Ancora, ancora… Sempre la stessa domanda, la vexata quaestio del tormentato rapporto tra arte digitale e arte contemporanea (che è fondamentalmente la questione della definizione di arte digitale, di cui non abbiamo smesso di proporre altri nomi – new media art, digital art, arte digitale, tecnologica, informatica, media art – sempre con delle oscillazioni tra plurale o singolare) rispetto all’arte contemporanea (qui non al plurale, ovviamente)…
Allora perché riproporre questa domanda? Per prima cosa, perché é ancora irrisolta. Ma é lecito chiedersi se é possibile risolverla oggi o un giorno, o se ha davvero bisogno di essere risolta.
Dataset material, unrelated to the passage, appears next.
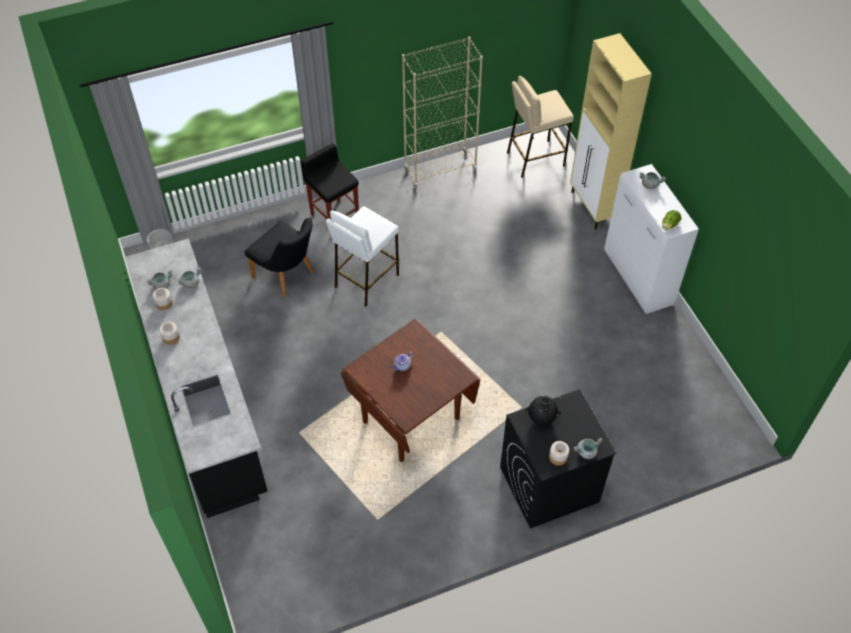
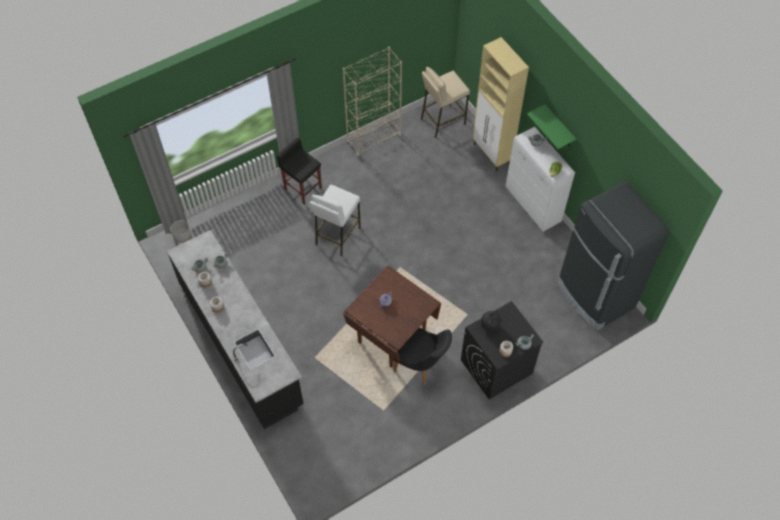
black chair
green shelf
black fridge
Per quanto mi riguarda, ho due motivi che mi portano a riproporre questa domanda: uno più teorico e uno più contingente, uno più generale e uno più personale.
Da sempre mi sono interessato alla questione dei confini tra le discipline artistiche, alle pratiche inter/trans/disciplinari. Considero che la mia specialità come storico dell’arte è precisamente di esplorare questi confini. Per questo a volte preferisco definirmi uno storico delle arti.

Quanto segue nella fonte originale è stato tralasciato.